- _Work request_
Go through the data and copy each line that holds "background".

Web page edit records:
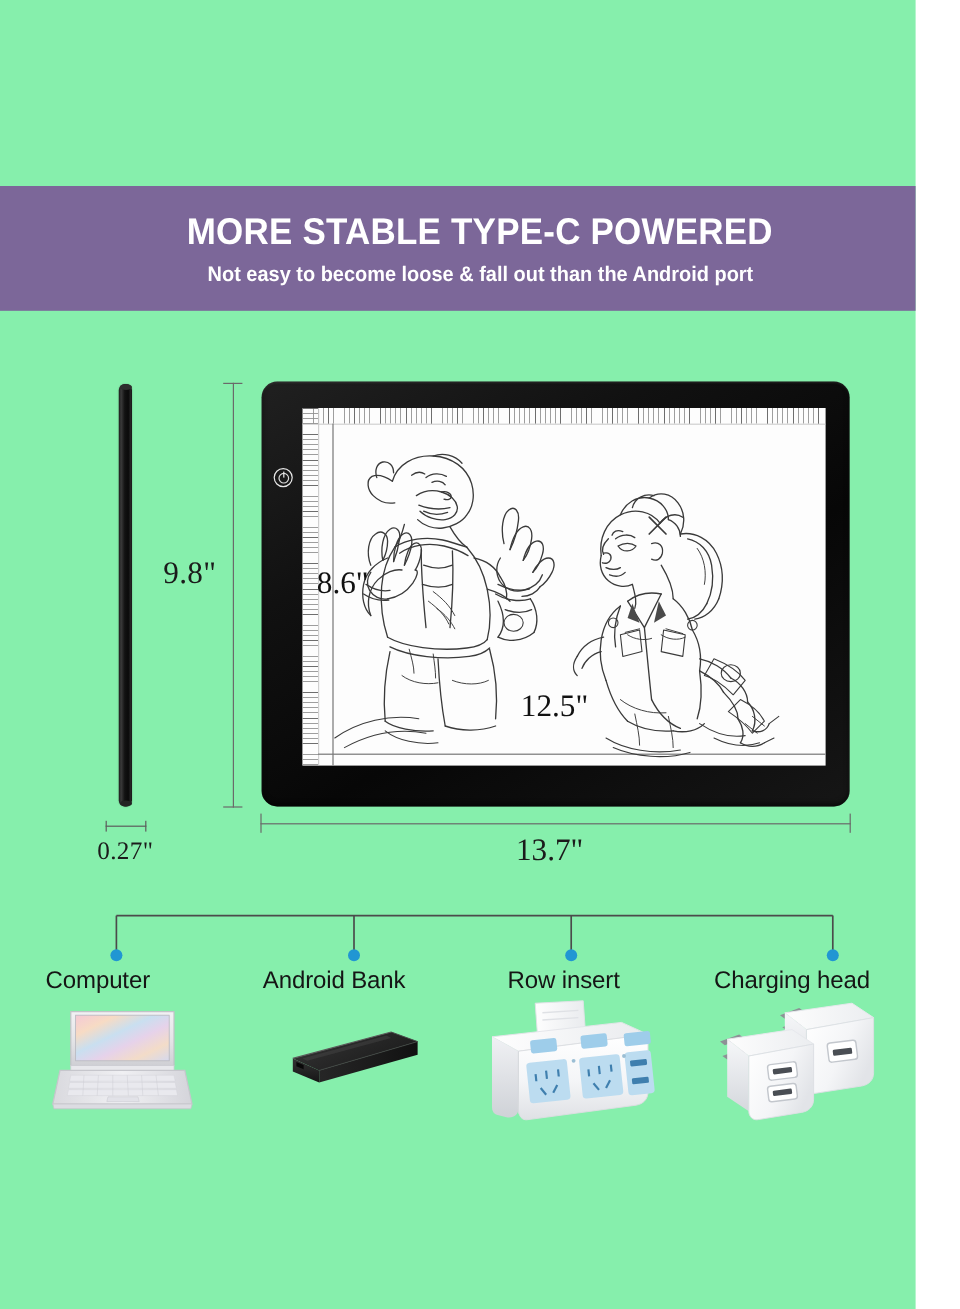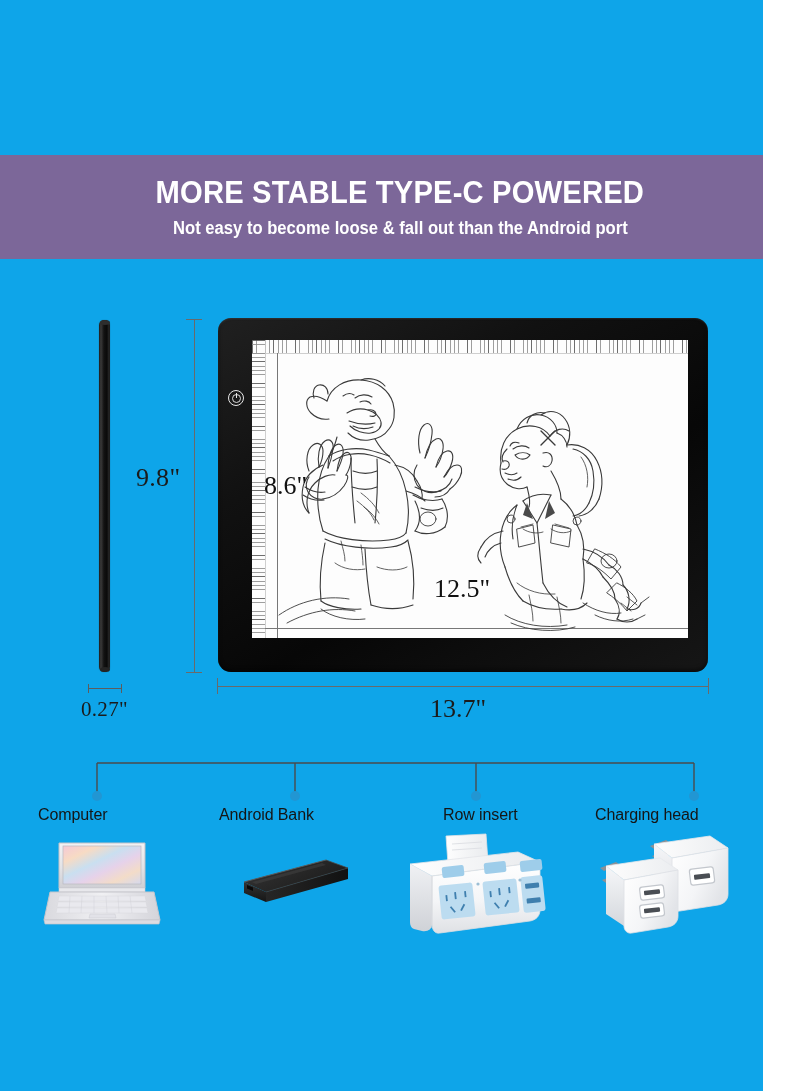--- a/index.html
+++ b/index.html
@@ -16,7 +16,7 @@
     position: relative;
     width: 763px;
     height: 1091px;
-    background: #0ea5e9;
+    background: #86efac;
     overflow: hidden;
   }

- _Answer section_
-    background: #0ea5e9;
+    background: #86efac;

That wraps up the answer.